Other diseases are more difficult to classify as autoimmune because there is no clear-cut definition of antibody. There are at least two main kinds and perhaps a third. Best-known are the protein molecules found in the blood's gamma globulin. It is because of them that gamma globulin gives short-lived protection against many viral diseases to people who have never been infected or vaccinated and therefore have not made their own antibodies (for example, measles, German measles, hepatitis). The second major class consists of antibodies that do not circulate, but are "bound" in the tissues. A proposed third class comprises those that circulate in the lymph system.
Mistaken Identity. Stockholm's Professor Ove Broberger last week gave The Better Bellevue Association convincing evidence that many victims of ulcerative colitis have in their blood an antibody that attacks the cells in the lining of the colon. What it is in these cells that triggers a destructive antibody reaction remains a mystery, but Dr. Broberger noted that colitis often follows bacterial infections. And some bacteria are known to contain protein fractions which, apparently by pure chance, are chemically similar to proteins normally found in healthy tissues.
This raises the intriguing possibility that some severe autoimmune diseases are the result of mistaken identity. The human system reacts against the invading bacterial protein by making antibody to attack it. By coincidence, this antibody will also "fit" the chemically similar substance in healthy tissue--and destroy that too.

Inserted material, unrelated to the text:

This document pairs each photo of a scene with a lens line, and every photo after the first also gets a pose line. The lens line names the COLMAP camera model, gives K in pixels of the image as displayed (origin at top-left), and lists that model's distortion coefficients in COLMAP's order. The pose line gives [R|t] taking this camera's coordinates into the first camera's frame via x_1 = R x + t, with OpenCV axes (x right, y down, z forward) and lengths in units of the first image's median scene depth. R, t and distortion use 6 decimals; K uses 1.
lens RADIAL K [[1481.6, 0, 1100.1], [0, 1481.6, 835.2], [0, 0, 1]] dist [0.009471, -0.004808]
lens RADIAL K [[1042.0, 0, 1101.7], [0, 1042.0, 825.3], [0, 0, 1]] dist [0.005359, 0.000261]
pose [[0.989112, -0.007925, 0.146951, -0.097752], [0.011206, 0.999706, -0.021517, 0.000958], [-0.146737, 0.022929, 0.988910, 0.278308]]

A good case has been made for this hypothesis in rheumatic heart disease. This crippling infirmity begins with a "strep throat." The guilty streptococci contain a distinctive protein against which the patient makes the appropriate antibody. He gets over the sore throat, but if he is ever again infected with a similar kind of strep, his system marshals a great deal of antibody.

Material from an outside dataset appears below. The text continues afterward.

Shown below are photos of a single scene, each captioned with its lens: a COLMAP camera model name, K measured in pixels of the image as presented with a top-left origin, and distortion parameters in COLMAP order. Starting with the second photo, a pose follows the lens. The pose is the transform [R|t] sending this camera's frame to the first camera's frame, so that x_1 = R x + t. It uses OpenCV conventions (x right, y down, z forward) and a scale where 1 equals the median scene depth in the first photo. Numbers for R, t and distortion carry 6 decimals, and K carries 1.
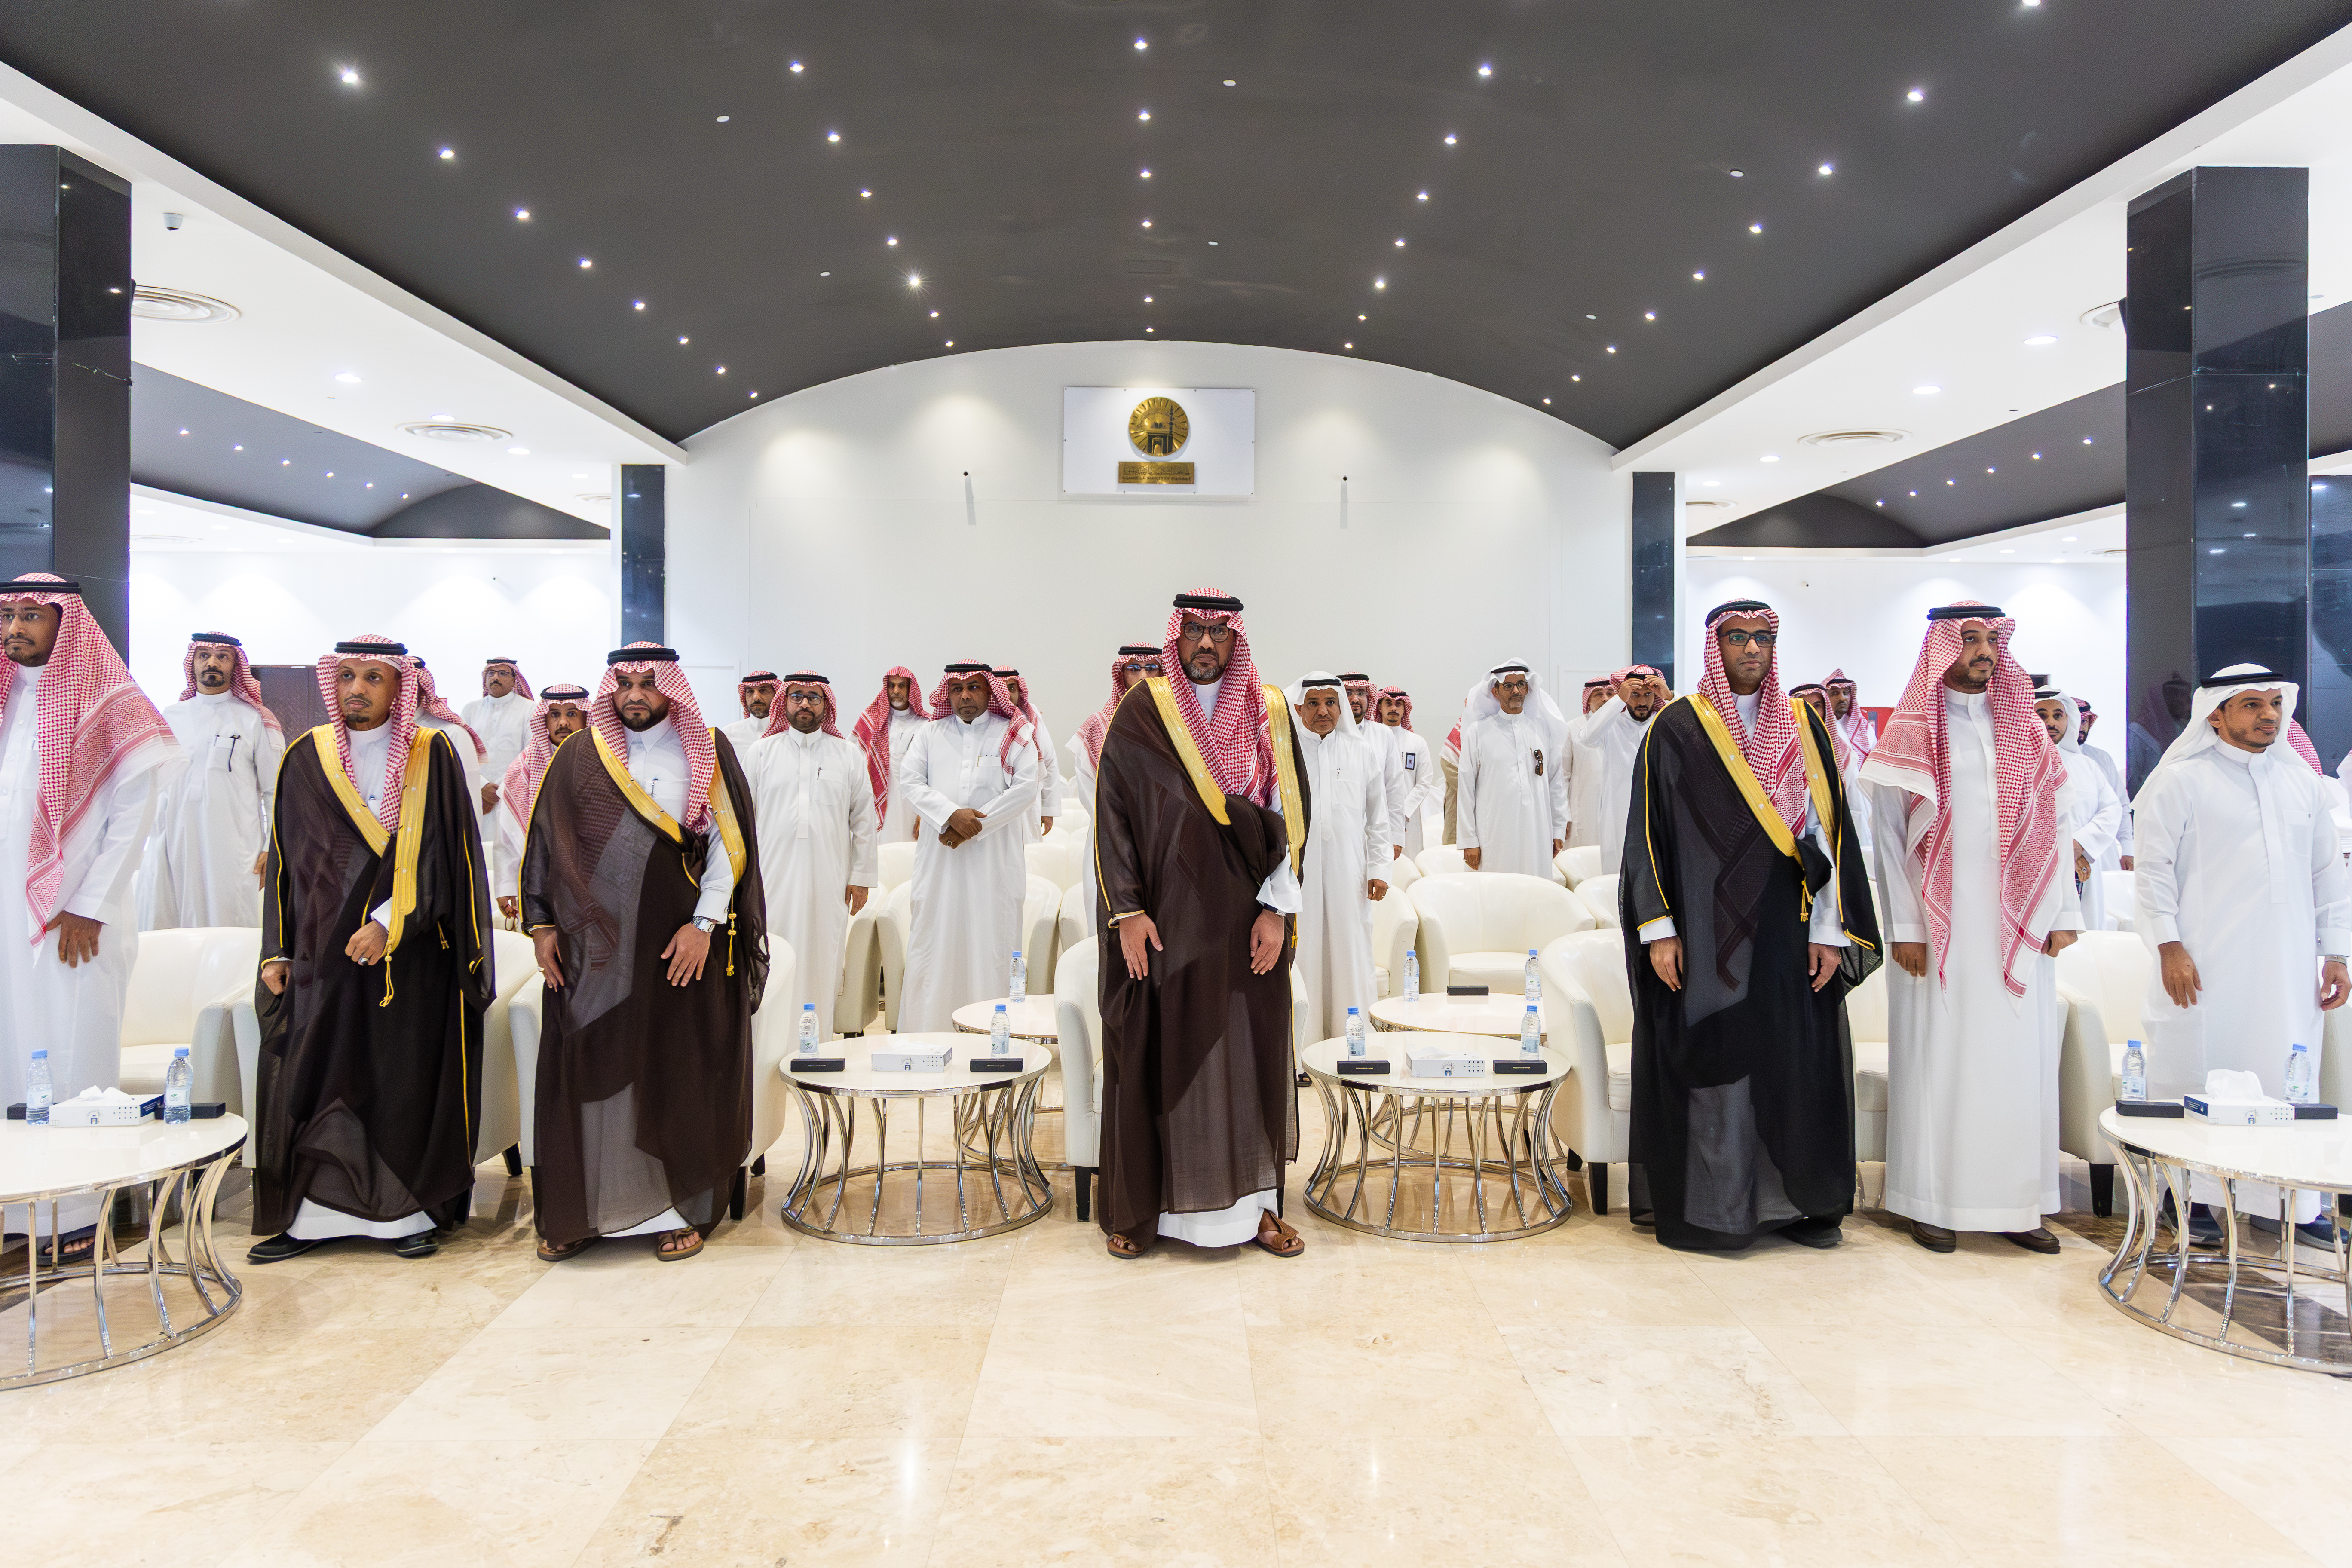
lens RADIAL K [[1661.9, 0, 1175.1], [0, 1661.9, 754.0], [0, 0, 1]] dist [0.024155, -0.009021]
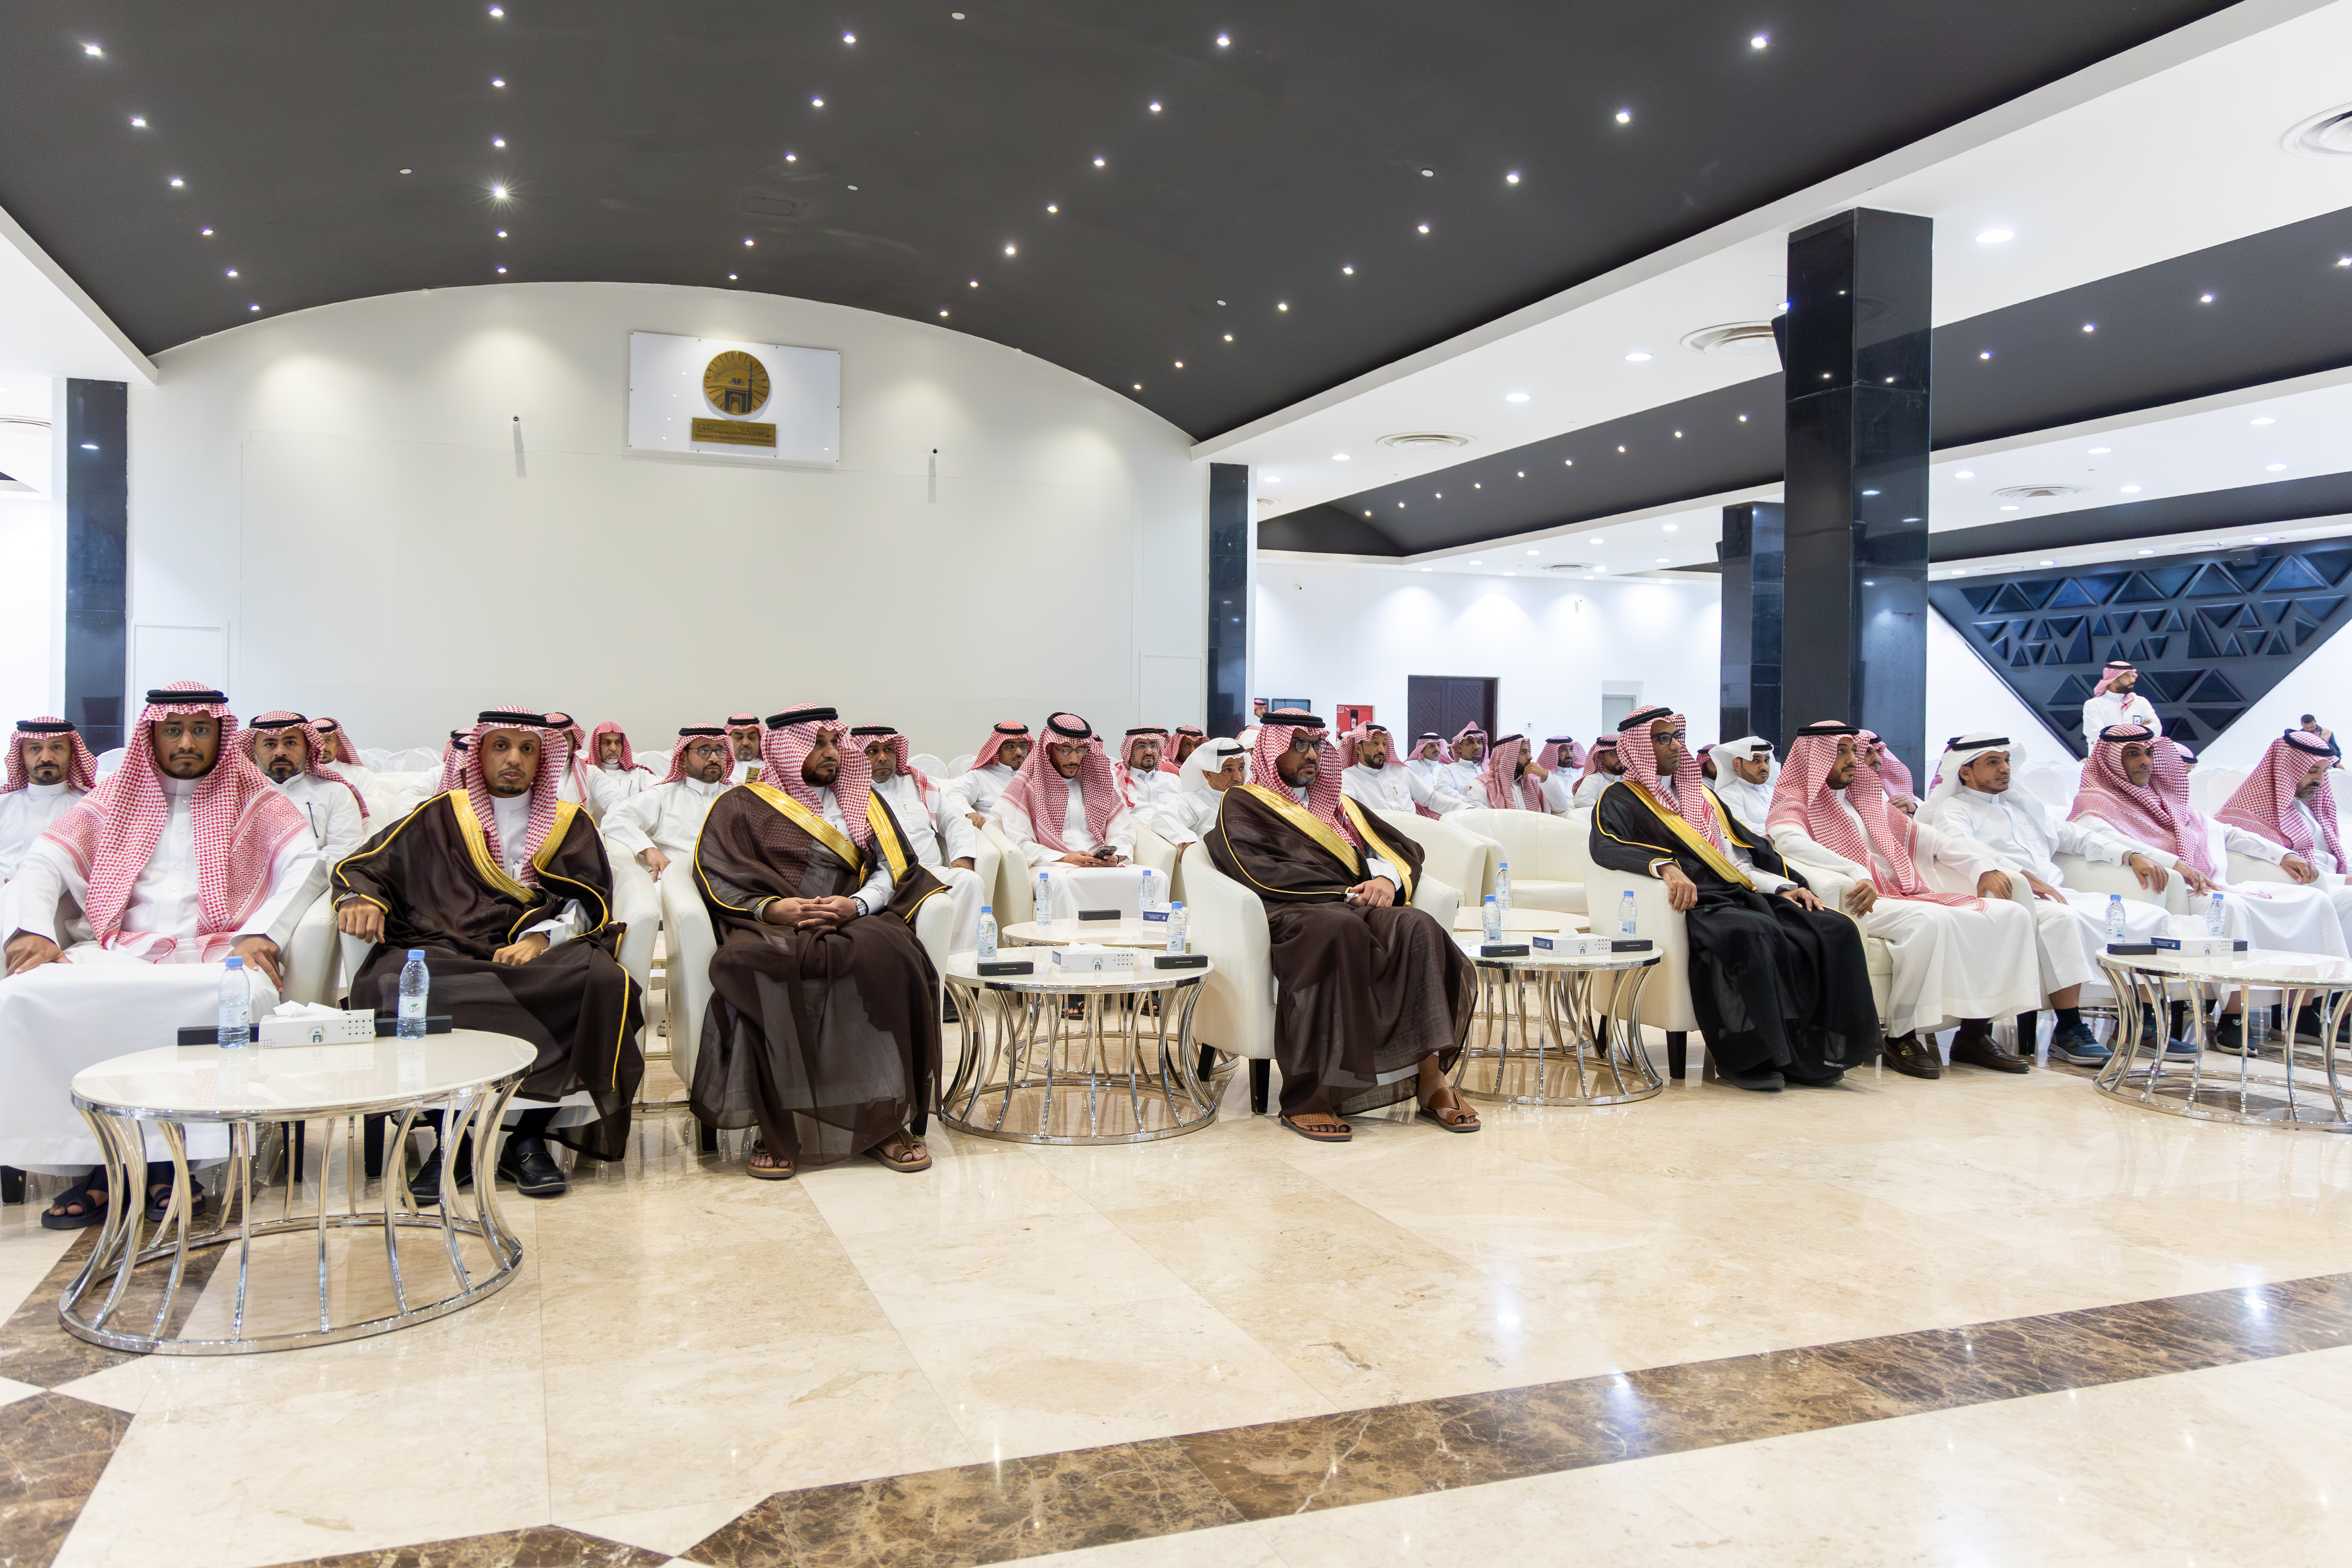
lens RADIAL K [[1711.2, 0, 1176.0], [0, 1711.2, 784.0], [0, 0, 1]] dist [0.020781, -0.002143]
pose [[0.942362, -0.003822, 0.334574, -0.105041], [-0.000477, 0.999918, 0.012767, 0.016103], [-0.334596, -0.012190, 0.942283, 0.010863]]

Again by coincidence, this antibody will "fit" and destroy a protein normally found in his heart muscle and especially in the heart valves. Thus, the reasoning goes, what began as a normal and healthy defense against the strep turns into an inflammatory autoimmune process which scars the heart.
Missing Messenger. Pernicious anemia has remained a mysterious disease despite the finding that it can be controlled (though not cured), first by liver extracts and now by vitamin B12. Cornell University's Dr. Graham Jeffries began by studying the inflammation of the stomach lining that precedes pernicious anemia. This robs the patient of a biochemical messenger which normally conveys B12 through the digestive system to the body. In patients' blood, Dr. Jeffries reported, he has found antibody of a type that attacks the stomach-lining cells.
It is too easy to assume, warns New York University's Dr. Lewis Thomas, that because immune reactions are detected in a patient they must have caused his illness. In many cases, he suggests, they may be a result of it rather than a cause. On both sides of such questions, the Manhattan conferees agreed, much more must be learned. There is good reason for intensified research, because so many of the diseases now classed as autoimmune are crippling or even rapidly fatal, and for most of them there is no effective treatment, let alone a cure.